The report states that Agriculture Universities irregularly upgraded 10 senior technical assistants in SKUAST-J and 45 STAs in SKUAST-K, to entry-level UGC pay scales of assistant professors.
“Even the requirement of two years of service arbitrarily fixed by the Universities for up-gradation was not followed as one STA of SKUAST-K was prematurely designated (February 1998) as an assistant professor after completing only four months of service as STA which led to further future up-gradations and resulted in excess payment of ₹0.30 crore. Further, one STA in SKUAST-K was placed in the next higher pay scale before the successful completion of probation. As a result, he was prematurely designated as an assistant professor, leading to further placement in higher scales under CAS. This had resulted in excess payment of Rs 0.26 crore,” the report further states.
The CAG has observed that by upgrading non-teaching staff to teaching positions, the Agriculture Universities had restricted competition and denied opportunities to aspiring meritorious candidates to apply for teaching posts, and compromised quality of teaching in such cases as minimum standards prescribed for appointment of teachers had not been maintained.
The audit also noticed that the Universities had compromised the standards for assessment of research achievements of candidates claiming promotion to the post of professors by diluting the criteria of quality and number of research publications.
“Against the requirement of five publications for professors, the Universities stipulated a requirement of only three publications. Submission of publications for assessment of eminent experts before the interview was also not ensured by the Universities. The Universities had thus avoided the methodology prescribed in the UGC regulations for CAS, which defeated the purpose of PBAS,” the report states.
It further says the move rendered the promotion of 122 associate professors (62 in SKUAST-J and 60 in SKUAST-K) to professors in the Universities irregular.
The audit noticed cases of premature placements in the next higher grade pay without completion of prescribed residency periods. “Against the minimum residency period of five years required for placement in the next higher grade pay of ₹8,000, 17 assistant professors (SKUAST-J: 05; SKUAST-K: 12) were placed (between August 2010 and July 2017) in the higher grade and designated as associate professors prematurely after completing service ranging between two years and four years eight months only,” the report states.

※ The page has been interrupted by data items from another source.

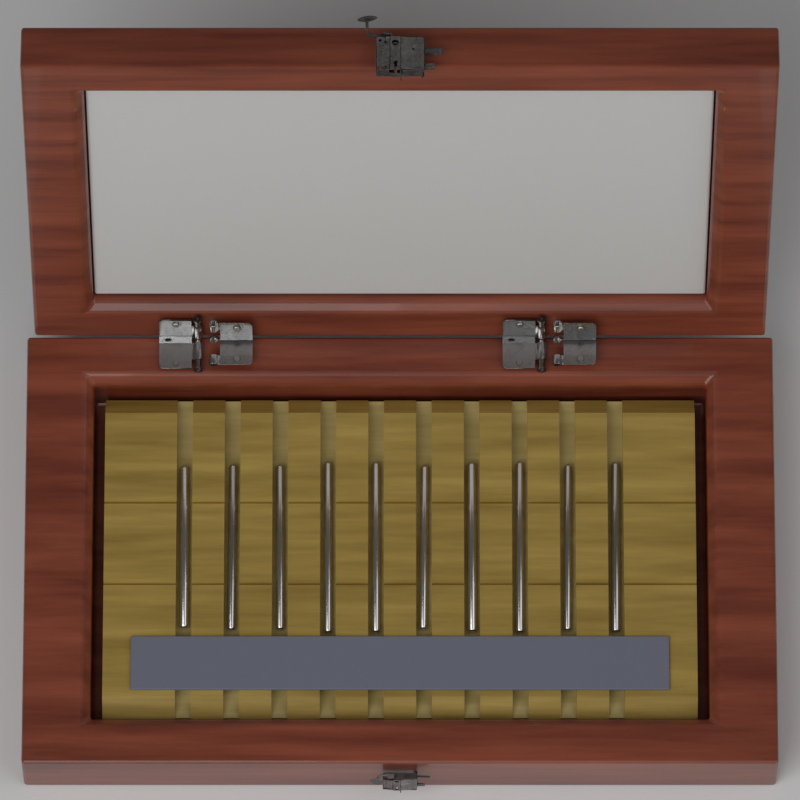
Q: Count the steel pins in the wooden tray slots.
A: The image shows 10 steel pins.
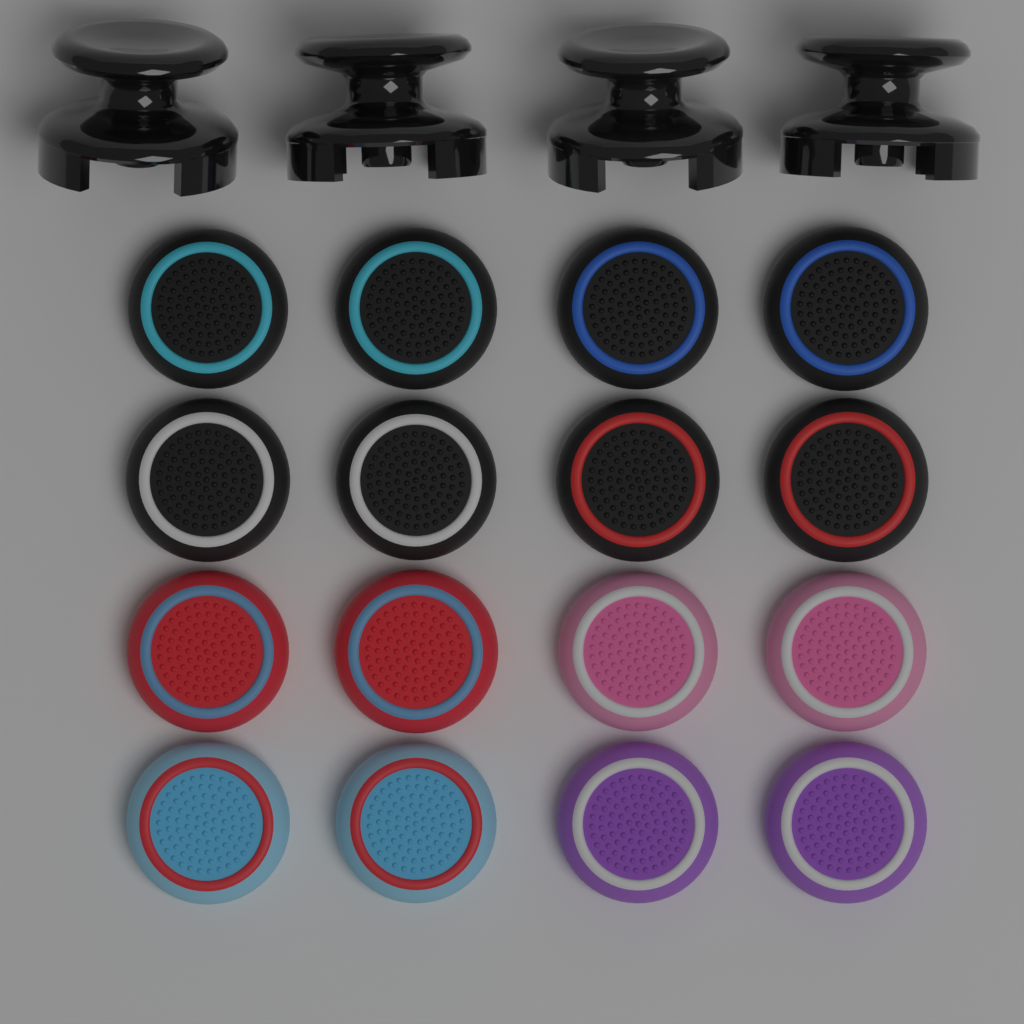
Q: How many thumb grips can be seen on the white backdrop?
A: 16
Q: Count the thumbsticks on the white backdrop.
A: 4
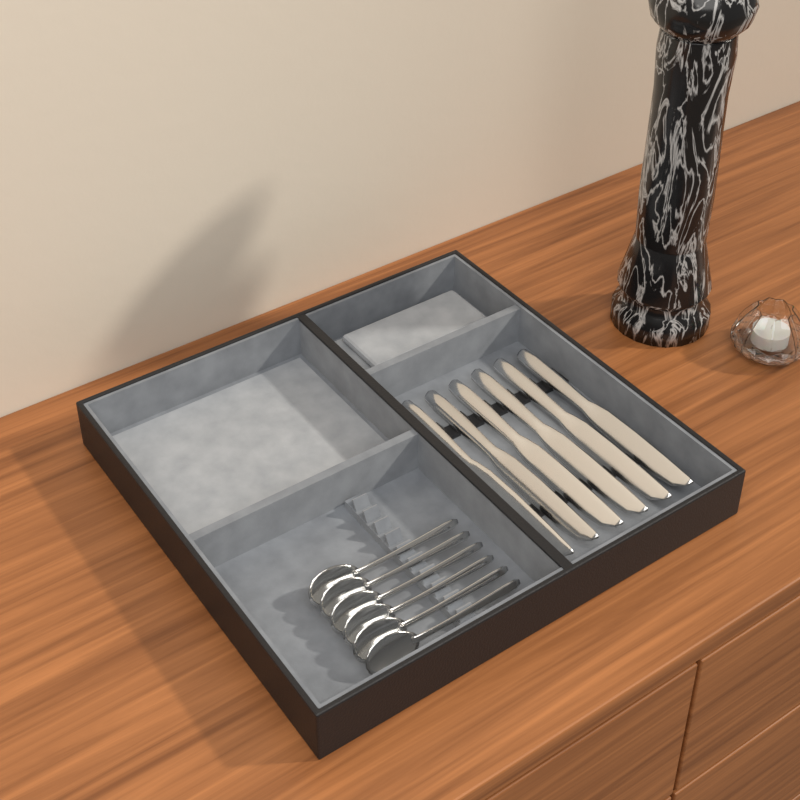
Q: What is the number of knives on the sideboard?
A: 6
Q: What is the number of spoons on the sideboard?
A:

Audit scrutiny of service records of 557 non-teaching employees out of a total of 1,794 revealed cases of recruitments through regularisation of adhoc/contractual employees, appointments without qualifying mandatory tests, direct recruitments to posts required to be filled through promotion, lateral entry to posts prescribed to be filled through direct recruitment etc.
“Audit noticed that out of 557 cases checked in audit, 112 (SKUAST-J: 31; SKUAST-K: 81) personnel were initially engaged (between March 1992 and November 2010) either on adhoc or contractual basis for a period of 89 days. The period of their engagement was extended from time to time. These adhoc/contractual employees were regularised (2015) without advertising the post,” the report states.
The auditor has also pointed towards the dearth of manpower, both teaching and non-teaching, in Agriculture Universities of J&K.
“In SKUAST-J, the shortfall ranged between 26 and 33 percent under the teaching category and 19 and 26 percent under the non-teaching category during the period. Similarly, shortage of manpower in SKUAST-K ranged between 22 and 33 percent under the teaching category and 29 and 32 percent under the non-teaching category during 2016-21,” the report states.